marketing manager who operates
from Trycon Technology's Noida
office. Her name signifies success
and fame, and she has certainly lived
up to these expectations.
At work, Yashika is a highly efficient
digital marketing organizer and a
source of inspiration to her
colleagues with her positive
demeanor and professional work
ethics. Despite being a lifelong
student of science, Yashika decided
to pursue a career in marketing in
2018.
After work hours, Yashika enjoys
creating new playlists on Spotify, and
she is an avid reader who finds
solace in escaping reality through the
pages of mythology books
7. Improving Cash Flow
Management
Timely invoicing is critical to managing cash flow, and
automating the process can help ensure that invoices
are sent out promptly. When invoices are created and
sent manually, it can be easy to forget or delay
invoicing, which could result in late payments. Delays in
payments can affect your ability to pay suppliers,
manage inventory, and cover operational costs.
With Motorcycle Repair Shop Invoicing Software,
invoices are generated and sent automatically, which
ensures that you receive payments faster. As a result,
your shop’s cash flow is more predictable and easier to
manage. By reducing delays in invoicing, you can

---

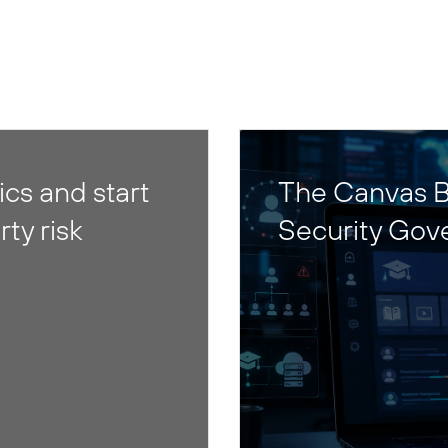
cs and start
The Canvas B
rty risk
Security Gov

What to produce:
All that is wanted is a faithful reproduction of the line above with "automating the process", the line with "invoices are generated", and every line in between.

Exercise result:
automating the process can help ensure that invoices
are sent out promptly. When invoices are created and
sent manually, it can be easy to forget or delay
invoicing, which could result in late payments. Delays in
payments can affect your ability to pay suppliers,
manage inventory, and cover operational costs.
With Motorcycle Repair Shop Invoicing Software,
invoices are generated and sent automatically, which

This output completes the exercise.